Originally posted by: nou IMHO in current implementation is clFlush() == clFinish()
but i think that calling clFlush() after block of commands is better.
So let me get this straight: enqueuing non-blocking functions does not set them off, clFlush sets them off, but also blocks? How are you supposed to implement a non-blocking function then?
Also, my tests have shown that what you said may not be true. I called clFlush after queuing all the commands needed. Did some work in the host program, and then called clWaitForEvents just before I needed the results.
I timed the duration of the clWaitForEvents call, and it turned out to be around 4-5 ms. When I remove flushing at the end of enqueuing, clWaitForEvents blocked for 14-15 ms. So you could say I managed to do what I intended.
Now I've also timed the duration of clFlush and clFinish at the end of enqueuing:
I believe I have presented enough evidence to prove that clFlush is NOT a wrapper for clFinish or vice versa
BTW, I am working with the newest ATI implementation, on a Radeon HD 5830.
And to answer my own question: calling one clFlush after all the enqueuing is much faster than calling it after enqueuing each command
Originally posted by: Zoltan.Maric BTW, I am working with the newest ATI implementation, on a Radeon HD 5830.

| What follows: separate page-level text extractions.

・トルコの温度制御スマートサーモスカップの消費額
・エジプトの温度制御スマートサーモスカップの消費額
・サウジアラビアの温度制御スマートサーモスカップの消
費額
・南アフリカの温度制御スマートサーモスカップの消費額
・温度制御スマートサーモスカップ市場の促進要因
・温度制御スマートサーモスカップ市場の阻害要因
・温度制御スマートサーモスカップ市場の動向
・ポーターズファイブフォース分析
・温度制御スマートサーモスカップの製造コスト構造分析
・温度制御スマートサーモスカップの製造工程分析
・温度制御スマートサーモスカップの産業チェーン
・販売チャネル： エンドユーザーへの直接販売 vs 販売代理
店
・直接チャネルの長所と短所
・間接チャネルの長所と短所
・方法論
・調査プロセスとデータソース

And to answer my own question: calling one clFlush after all the enqueuing is much faster than calling it after enqueuing each command
I am glad you got your answer, and clFlush was not observed blocking. For stuff that is easy to experimentally test, it is usually a good idea to do so yourself. Asking on a forum is also good, but not always definitive or sometimes the info is stale (especially searching old threads). Sometimes for tough problems though, forum feedback is difficult to ignore.
I went to double check I had my Netbeans CPU profiling results for this on OSX, but could not find them. (Netbeans has a great profiler that can find hotspots, and hierarchically track cpu and # of calls by method, by thread. It displays the hierarchies in a tree / table format, which is great for drill down. Only problem, you cannot give the results a name on save unless you are saving externally to the project, so I do not keep them long.)
Re-trying, I did not observe OSX clFlush effectively blocking. No doubt few on this forum care what that platform does, but I like to correct myself as neccessary. A search engine would still pick this up.